▶ _Stored rows_
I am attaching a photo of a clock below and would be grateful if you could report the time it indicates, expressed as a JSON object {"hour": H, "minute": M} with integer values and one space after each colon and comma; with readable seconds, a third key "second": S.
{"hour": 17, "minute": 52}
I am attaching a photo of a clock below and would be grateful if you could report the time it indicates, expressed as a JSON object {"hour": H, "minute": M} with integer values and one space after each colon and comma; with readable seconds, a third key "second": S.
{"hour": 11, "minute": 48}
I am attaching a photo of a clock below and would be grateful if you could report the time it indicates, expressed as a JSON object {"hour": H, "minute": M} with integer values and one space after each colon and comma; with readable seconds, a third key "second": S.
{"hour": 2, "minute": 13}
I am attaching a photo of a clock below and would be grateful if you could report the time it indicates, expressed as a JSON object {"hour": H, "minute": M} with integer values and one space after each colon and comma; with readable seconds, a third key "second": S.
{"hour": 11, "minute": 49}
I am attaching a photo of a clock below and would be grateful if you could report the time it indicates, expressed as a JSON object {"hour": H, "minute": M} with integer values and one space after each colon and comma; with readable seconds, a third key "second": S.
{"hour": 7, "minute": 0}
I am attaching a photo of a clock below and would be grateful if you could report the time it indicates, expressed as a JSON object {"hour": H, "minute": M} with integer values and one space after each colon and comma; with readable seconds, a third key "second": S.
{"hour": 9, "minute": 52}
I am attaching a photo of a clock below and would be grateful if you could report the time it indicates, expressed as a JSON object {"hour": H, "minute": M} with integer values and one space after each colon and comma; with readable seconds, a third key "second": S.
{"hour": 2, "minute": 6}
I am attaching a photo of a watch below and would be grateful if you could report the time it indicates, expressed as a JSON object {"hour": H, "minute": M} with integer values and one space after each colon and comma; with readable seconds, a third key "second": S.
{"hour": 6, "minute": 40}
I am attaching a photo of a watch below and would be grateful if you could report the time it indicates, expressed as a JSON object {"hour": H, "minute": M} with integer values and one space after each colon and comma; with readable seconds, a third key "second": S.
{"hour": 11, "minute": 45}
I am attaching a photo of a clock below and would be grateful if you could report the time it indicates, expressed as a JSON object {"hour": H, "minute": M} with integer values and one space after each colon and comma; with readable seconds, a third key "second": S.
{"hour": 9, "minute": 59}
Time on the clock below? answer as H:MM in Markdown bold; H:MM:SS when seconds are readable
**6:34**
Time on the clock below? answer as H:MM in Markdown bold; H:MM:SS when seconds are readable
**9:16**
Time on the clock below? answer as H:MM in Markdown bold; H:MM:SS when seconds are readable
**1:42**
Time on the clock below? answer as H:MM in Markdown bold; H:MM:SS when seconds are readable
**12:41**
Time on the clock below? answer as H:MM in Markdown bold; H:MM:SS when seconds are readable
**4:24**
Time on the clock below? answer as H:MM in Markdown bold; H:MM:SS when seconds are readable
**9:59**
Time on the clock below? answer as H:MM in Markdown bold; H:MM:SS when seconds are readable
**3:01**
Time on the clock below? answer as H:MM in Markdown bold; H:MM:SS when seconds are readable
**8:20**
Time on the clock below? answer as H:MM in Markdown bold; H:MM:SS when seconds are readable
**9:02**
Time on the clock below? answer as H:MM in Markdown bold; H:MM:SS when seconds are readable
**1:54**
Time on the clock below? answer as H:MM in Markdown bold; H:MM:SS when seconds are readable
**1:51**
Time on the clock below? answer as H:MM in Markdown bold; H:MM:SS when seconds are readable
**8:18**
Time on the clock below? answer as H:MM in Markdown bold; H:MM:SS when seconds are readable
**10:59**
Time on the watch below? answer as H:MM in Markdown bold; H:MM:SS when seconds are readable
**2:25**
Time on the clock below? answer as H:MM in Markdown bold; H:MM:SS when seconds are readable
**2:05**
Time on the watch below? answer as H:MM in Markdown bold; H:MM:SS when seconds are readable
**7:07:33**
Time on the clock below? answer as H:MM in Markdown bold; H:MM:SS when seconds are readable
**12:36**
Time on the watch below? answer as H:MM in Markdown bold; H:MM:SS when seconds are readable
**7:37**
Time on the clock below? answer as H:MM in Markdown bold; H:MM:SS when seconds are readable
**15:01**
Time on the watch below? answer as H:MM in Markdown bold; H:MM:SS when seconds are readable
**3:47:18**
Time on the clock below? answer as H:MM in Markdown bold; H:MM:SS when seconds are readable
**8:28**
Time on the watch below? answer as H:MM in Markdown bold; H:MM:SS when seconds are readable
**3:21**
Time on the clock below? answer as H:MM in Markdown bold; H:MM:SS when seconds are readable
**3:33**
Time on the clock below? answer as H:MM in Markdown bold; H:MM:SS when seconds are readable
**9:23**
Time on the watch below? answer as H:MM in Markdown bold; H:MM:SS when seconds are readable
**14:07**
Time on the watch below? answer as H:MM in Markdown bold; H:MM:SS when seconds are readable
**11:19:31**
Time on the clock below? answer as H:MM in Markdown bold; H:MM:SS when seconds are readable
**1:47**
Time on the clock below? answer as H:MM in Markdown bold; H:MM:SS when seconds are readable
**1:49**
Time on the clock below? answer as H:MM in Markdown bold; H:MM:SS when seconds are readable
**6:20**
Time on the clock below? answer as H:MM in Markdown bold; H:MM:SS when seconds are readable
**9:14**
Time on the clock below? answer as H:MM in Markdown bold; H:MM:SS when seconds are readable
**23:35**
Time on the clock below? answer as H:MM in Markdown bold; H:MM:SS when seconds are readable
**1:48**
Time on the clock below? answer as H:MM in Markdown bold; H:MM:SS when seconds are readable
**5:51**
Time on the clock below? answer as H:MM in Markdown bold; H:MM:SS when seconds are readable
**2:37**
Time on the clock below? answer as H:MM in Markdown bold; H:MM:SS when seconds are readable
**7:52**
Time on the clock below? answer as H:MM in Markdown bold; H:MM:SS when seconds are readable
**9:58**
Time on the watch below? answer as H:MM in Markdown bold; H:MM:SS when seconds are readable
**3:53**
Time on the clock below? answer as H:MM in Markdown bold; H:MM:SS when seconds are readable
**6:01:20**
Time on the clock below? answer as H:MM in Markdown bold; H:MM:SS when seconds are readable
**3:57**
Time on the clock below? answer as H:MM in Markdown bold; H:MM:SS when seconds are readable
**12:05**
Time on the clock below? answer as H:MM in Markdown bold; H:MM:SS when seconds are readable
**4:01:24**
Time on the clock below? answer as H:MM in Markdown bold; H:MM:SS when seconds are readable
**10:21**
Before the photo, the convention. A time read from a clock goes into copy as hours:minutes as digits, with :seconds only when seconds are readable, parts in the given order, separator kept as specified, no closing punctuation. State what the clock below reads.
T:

▶ _What is expected_
From the records above, copy every line that contains the word "minutes", treating case as significant.

▶ _Answer in full_
Before the photo, the convention. A time read from a clock goes into copy as hours:minutes as digits, with :seconds only when seconds are readable, parts in the given order, separator kept as specified, no closing punctuation. State what the clock below reads.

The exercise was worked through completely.